My only point was that our claims to be a 'young' country are really very, very, very weak.
It is definitely the case, though, that large portions of the United States had an entirely different constitution and government for a while there.
Hello my name is Inigo Mongana. You forced a fundamental change in my system of government. Prepare to die.
Way back on the corporate safety tip, my dad worked for Exxon his whole career, always in office jobs (his first dozen years were at Rockefeller Center, albeit the post-Deco part). Somewhere around 1990, they had one of these safety kicks, right down to an "X Days Without an Accident" signs posted prominently at the suburban office park where they worked.
Yesterday I visited a job site out in the boonies with an absurdly unsafe setup for getting concrete blocks up to the guy building the wall - it was like something out of a Buster Keaton movie. I made a joke about OSHA, but safety inspector is not part of my job (and, indeed, my insurer is quite emphatic that I not talk to anyone about safety practices, lest I take on an implicit responsibility).

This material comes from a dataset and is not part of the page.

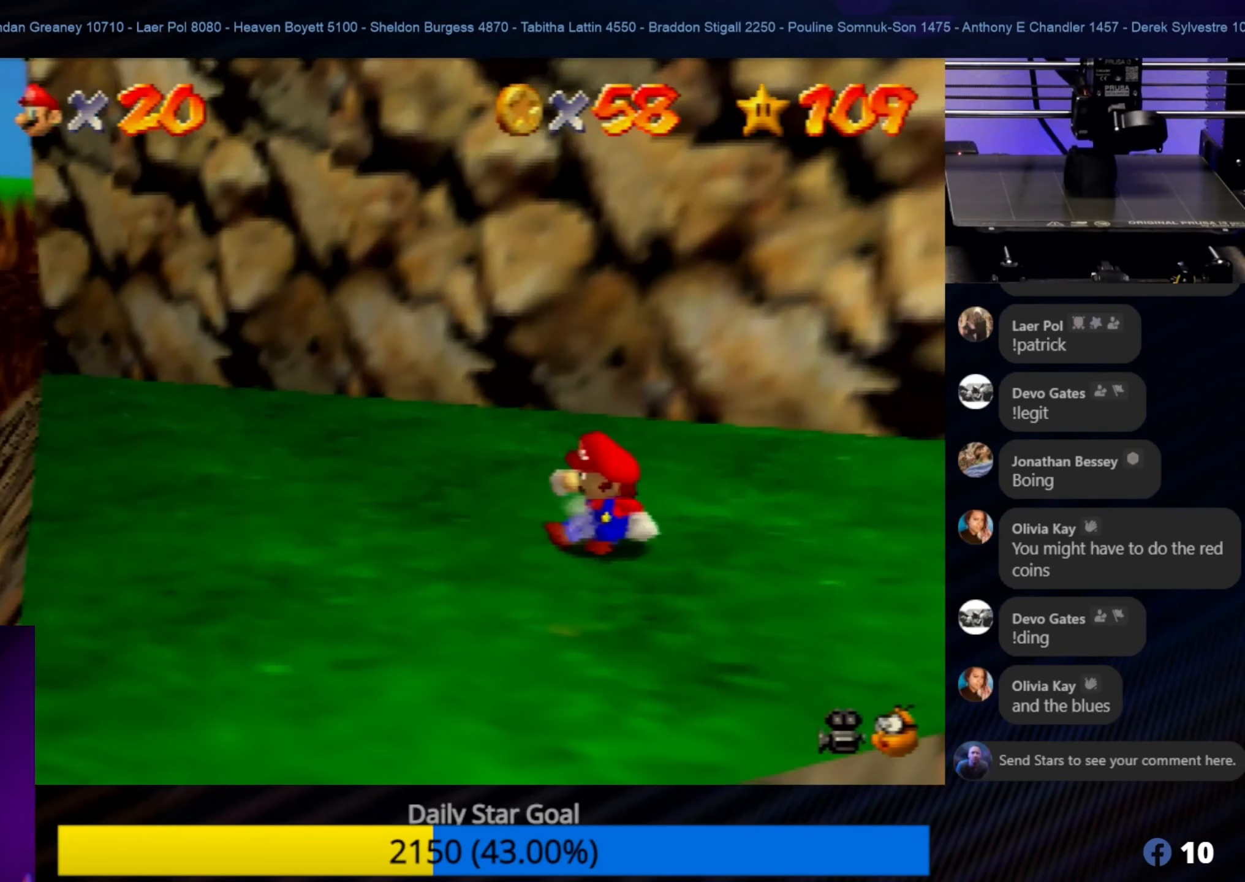
{"buttons": [], "left_stick": "left", "events": [[100, "left_stick", "down-left"], [167, "left_stick", "left"]]}
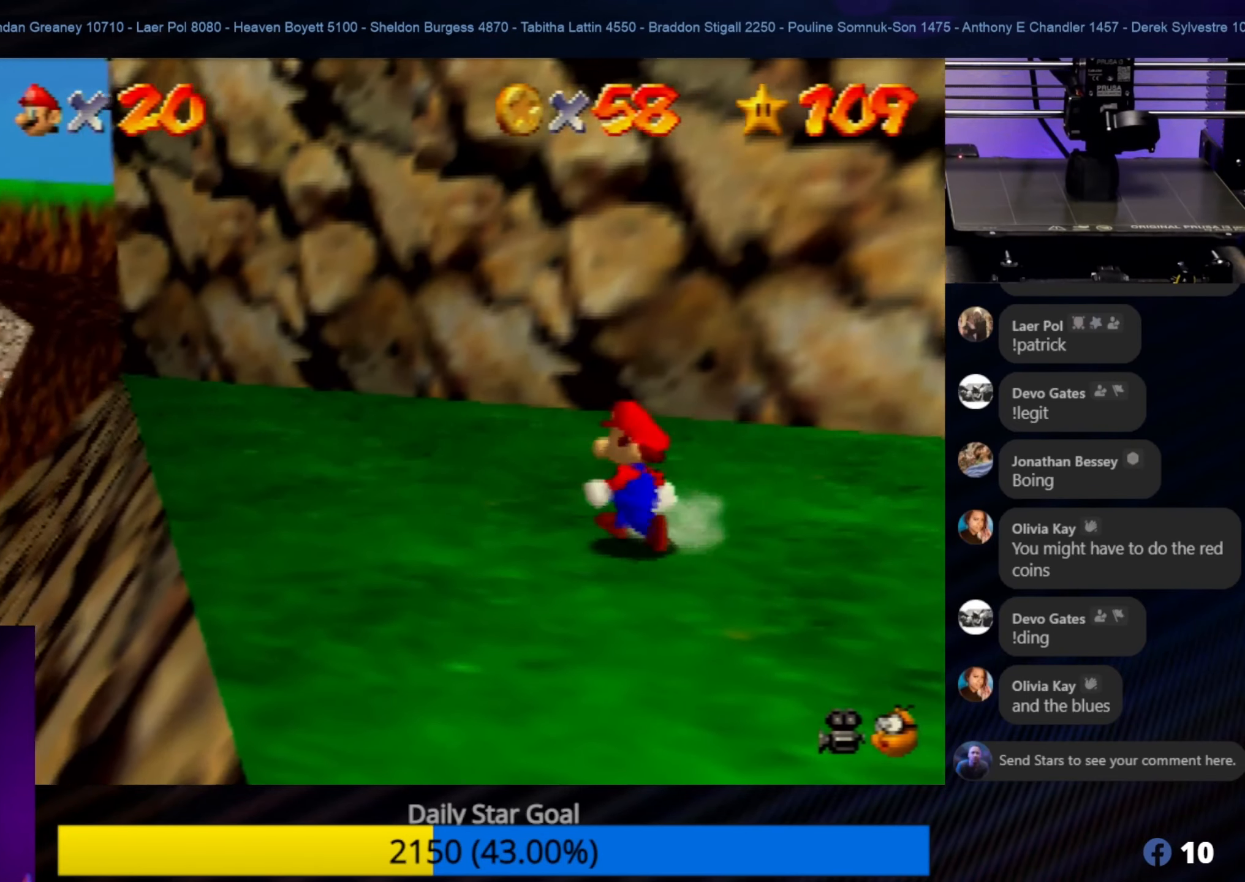
{"buttons": [], "left_stick": "left", "events": [[50, "left_stick", "center"], [450, "C_LEFT", "down"], [450, "left_stick", "left"], [484, "C_LEFT", "up"]]}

When I was putting up pig barns and grain bins, we used to joke about a particularly rickety ladder as being "OSHA-approved". For unrelated reasons, the guy who made the joke the most often fell down a really deep hole and was out a week with an injury. Anyway, I've often wondered about ladders. My ladder at home is rated for 200 pounds. I'm not very big, as things go these days, and 200 pounds doesn't leave much room for tools and the like.
139. Does that relate to any part of this conversation or are you playing Mornington Crescent on a global scale?
So what you're saying is that Sweden hasn't had an accident since 1707? Impressive.
Conflated has been playing Mornington Crescent on a global scale since 1707.
not to mention the Civil War.
Don't mention the Civil War. I did and I got bupkis.
So what you're saying is that Sweden hasn't had an accident since 1707? Impressive.
Nanny state.
No discussion of old countries with unbroken traditions should pass without mention of San Marino (independent within present borders since the fall of the Western Roman Empire; antecedent of present legislature and elected (joint) heads of state since early c. 13; written constitution in original form, 1600).
Dang, Chris Y, I already took those pompous San Marino city state fucknits down a peg. Yeah it all looks old until you realize that their true constitution dates from the 70s.
Meetings with investor relations period should start with a warning "the safety exits are there and there and please remember that every single word of this meeting will be self serving bullshit, except in the rare occasions when we accidentally provide illegal inside information."
I don't think the UK has had a post-glorious revolution constitutional change that's bigger than the New Deal.
The neutering of the House of Lords (Parliament Acts 1911 and 1949, mostly).
Don't mention the Civil War. I did and I got bupkis.
"Mr Freed, will you PLEASE stop talking about the War between the States?"
"Well, you started it."
"No we didn't!"
"Yes you did! You shelled Fort Sumter!"
The Federally Administered Tribal Areas of Pakistan have had a consistent system of government since the start of recorded history, the system in question being "These guys are nuts, leave them the hell alone" in a variety of languages (Pushtu, Persian, English, Urdu).
77 is interesting, and similar to my own experience.